Task details: Among the entries below, find the lines that hold the word "your" and report them.

Data extracted from a collection:

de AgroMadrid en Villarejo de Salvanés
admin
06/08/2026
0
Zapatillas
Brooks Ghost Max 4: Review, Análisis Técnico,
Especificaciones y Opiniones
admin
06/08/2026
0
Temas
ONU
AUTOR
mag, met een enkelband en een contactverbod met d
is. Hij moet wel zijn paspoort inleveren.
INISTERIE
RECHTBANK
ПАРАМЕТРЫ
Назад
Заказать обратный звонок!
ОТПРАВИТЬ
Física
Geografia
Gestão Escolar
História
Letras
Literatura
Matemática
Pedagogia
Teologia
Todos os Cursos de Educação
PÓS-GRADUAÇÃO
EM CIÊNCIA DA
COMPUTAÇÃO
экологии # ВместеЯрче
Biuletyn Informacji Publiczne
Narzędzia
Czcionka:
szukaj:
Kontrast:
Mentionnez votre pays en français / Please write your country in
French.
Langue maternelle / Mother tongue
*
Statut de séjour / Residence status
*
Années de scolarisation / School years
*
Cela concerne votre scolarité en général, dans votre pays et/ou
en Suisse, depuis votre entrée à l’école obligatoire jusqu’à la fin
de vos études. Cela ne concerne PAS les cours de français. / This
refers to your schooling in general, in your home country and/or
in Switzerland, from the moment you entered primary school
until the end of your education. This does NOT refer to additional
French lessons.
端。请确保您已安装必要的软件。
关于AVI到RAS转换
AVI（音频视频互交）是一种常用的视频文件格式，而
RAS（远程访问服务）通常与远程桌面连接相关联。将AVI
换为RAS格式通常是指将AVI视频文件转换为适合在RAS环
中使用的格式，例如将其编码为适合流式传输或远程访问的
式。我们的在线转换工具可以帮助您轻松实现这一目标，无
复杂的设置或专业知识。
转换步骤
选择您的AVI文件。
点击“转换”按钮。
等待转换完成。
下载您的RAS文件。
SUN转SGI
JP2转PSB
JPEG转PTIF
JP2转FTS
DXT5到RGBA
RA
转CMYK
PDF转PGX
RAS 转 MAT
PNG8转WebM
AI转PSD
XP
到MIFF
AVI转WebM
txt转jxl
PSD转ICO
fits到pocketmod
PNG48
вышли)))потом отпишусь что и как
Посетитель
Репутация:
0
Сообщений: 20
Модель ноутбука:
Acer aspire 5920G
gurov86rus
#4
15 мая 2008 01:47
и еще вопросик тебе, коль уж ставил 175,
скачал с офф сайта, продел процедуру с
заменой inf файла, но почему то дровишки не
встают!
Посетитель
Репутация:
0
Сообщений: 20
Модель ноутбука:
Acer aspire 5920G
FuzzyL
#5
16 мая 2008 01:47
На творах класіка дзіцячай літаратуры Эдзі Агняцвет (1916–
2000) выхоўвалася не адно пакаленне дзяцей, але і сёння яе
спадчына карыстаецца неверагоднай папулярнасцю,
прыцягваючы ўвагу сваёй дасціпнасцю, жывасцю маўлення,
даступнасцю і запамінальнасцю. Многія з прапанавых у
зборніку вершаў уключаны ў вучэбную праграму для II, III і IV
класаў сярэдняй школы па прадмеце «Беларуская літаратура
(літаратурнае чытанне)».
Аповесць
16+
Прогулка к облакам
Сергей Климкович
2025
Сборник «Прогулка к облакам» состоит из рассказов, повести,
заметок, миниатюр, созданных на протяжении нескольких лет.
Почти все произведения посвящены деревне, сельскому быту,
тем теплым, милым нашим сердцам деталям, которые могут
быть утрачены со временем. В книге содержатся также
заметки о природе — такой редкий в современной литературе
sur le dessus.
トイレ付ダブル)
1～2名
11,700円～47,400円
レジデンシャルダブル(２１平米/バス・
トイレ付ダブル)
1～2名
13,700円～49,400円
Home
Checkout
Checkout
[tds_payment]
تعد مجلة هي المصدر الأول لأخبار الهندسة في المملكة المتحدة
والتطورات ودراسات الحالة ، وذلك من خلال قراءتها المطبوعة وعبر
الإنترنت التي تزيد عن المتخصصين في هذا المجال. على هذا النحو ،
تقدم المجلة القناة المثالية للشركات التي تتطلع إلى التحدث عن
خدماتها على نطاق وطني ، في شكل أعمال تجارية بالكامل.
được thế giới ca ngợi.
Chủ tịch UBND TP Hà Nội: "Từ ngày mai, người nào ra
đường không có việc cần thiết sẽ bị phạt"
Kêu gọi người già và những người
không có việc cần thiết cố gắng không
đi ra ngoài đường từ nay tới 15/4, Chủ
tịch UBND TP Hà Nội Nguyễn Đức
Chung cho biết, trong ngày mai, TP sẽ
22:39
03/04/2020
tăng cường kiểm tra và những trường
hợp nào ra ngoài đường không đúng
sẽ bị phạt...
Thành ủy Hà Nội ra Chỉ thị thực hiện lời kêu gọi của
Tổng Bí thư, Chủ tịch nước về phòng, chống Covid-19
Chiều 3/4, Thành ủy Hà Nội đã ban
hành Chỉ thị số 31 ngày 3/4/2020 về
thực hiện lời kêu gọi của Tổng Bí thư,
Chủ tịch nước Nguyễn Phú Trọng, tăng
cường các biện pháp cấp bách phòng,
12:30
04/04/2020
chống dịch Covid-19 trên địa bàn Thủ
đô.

Task output:
Mentionnez votre pays en français / Please write your country in
refers to your schooling in general, in your home country and/or
until the end of your education. This does NOT refer to additional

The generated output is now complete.